**What is required**
Report every line in the rows below that contains the word "mejor", copying each such line in full.

**Exercise material**
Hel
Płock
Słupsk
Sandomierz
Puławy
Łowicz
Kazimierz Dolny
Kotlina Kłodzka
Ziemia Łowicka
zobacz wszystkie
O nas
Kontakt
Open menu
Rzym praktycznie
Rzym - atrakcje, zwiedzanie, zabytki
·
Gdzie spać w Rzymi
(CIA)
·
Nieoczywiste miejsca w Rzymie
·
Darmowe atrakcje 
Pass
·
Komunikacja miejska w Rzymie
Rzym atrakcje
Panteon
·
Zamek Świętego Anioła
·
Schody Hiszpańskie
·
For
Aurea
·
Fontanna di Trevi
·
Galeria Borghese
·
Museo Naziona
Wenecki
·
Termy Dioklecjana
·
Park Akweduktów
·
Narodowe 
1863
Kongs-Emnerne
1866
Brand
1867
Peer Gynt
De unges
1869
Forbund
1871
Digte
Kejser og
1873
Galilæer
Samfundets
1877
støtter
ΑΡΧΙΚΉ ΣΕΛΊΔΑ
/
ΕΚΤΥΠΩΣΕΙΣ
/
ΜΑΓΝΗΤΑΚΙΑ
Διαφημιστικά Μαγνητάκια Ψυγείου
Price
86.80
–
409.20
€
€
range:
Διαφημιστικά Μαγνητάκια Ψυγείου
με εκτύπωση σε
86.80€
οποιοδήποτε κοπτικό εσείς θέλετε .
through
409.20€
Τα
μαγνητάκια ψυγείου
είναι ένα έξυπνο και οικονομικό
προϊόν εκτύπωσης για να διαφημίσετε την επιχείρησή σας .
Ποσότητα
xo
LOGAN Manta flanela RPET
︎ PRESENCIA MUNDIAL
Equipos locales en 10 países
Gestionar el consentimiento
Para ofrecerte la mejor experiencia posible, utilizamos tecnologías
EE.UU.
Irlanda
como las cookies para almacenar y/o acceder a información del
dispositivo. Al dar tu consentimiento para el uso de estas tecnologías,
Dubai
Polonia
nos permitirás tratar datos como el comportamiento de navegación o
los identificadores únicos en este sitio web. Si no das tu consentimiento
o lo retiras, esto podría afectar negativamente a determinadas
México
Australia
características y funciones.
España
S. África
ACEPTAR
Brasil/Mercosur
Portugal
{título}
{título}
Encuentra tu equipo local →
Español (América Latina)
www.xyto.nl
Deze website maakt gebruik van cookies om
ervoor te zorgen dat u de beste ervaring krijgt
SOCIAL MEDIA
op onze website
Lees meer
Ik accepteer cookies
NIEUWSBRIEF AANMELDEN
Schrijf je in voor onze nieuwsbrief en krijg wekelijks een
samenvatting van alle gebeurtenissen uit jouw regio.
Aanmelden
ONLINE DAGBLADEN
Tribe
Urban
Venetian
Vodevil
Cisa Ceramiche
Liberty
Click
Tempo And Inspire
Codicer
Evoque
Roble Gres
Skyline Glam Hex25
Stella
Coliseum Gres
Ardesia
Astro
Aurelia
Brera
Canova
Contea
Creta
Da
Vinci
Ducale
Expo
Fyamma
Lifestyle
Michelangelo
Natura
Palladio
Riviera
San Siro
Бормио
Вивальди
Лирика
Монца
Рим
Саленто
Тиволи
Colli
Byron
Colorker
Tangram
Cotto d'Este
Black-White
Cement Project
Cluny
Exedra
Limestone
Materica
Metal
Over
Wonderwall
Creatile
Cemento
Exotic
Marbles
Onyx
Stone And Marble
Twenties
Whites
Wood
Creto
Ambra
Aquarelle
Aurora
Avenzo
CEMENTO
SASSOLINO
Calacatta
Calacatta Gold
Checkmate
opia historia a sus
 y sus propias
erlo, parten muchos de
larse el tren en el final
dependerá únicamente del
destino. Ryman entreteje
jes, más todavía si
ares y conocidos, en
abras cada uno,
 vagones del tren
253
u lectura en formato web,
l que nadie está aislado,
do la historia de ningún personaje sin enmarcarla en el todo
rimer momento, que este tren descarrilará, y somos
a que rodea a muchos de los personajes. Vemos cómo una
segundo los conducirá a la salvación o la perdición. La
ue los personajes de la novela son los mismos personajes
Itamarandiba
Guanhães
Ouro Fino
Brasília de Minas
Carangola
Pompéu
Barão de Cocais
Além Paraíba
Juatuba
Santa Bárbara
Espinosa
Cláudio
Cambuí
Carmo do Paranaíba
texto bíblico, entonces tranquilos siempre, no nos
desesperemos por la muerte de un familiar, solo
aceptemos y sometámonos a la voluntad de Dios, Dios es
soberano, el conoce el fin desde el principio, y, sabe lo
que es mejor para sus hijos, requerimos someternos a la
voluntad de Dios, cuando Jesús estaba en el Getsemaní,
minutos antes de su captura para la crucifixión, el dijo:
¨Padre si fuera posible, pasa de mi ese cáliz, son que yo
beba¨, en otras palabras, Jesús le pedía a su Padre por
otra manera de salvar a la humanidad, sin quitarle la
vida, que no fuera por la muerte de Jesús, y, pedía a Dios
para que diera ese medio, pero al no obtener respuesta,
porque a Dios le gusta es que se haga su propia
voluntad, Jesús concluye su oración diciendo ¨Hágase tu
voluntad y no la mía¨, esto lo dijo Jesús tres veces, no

**Problem solution**
Para ofrecerte la mejor experiencia posible, utilizamos tecnologías
que es mejor para sus hijos, requerimos someternos a la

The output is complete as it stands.